Word for word, restate the entries below and exclude every image.

→ Provided data:
========================================
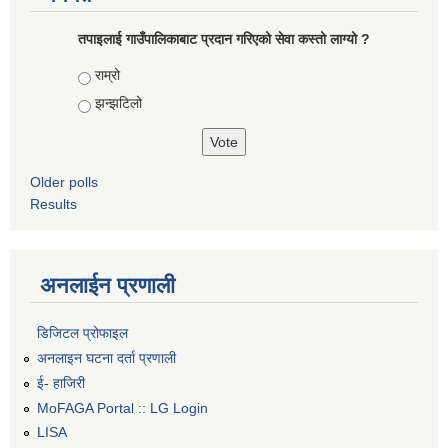
तपाइलाई गाउँपालिकाबाट प्रदान गरिएको सेवा कस्तो लाग्यो ?
Choices
राम्रो
झन्झटिलो
Older polls
Results
अनलाईन प्रणाली
डिजिटल प्रोफाइल
अनलाइन घटना दर्ता प्रणाली
ई- हाजिरी
MoFAGA Portal :: LG Login
LISA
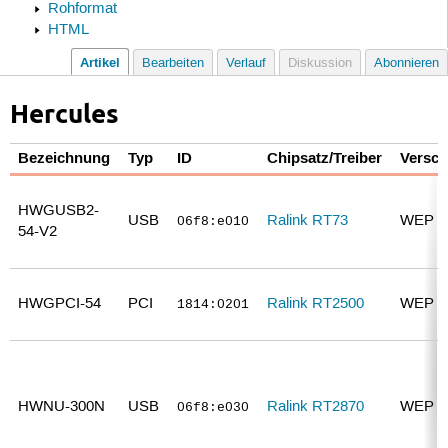
Rohformat
HTML
Artikel
Bearbeiten
Verlauf
Diskussion
Abonnieren
Hercules
Bezeichnung
Typ
ID
Chipsatz/Treiber
Versch
HWGUSB2-
USB
Ralink RT73
WEP 
06f8:e010
54-V2
HWGPCI-54
PCI
Ralink RT2500
WEP 
1814:0201
HWNU-300N
USB
Ralink RT2870
WEP 
06f8:e030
========================================
→ Response area:
तपाइलाई गाउँपालिकाबाट प्रदान गरिएको सेवा कस्तो लाग्यो ?
Choices
राम्रो
झन्झटिलो
Older polls
Results
अनलाईन प्रणाली
डिजिटल प्रोफाइल
अनलाइन घटना दर्ता प्रणाली
ई- हाजिरी
MoFAGA Portal :: LG Login
LISA
Rohformat
HTML
Artikel
Bearbeiten
Verlauf
Diskussion
Abonnieren
Hercules
Bezeichnung
Typ
ID
Chipsatz/Treiber
Versch
HWGUSB2-
USB
Ralink RT73
WEP 
06f8:e010
54-V2
HWGPCI-54
PCI
Ralink RT2500
WEP 
1814:0201
HWNU-300N
USB
Ralink RT2870
WEP 
06f8:e030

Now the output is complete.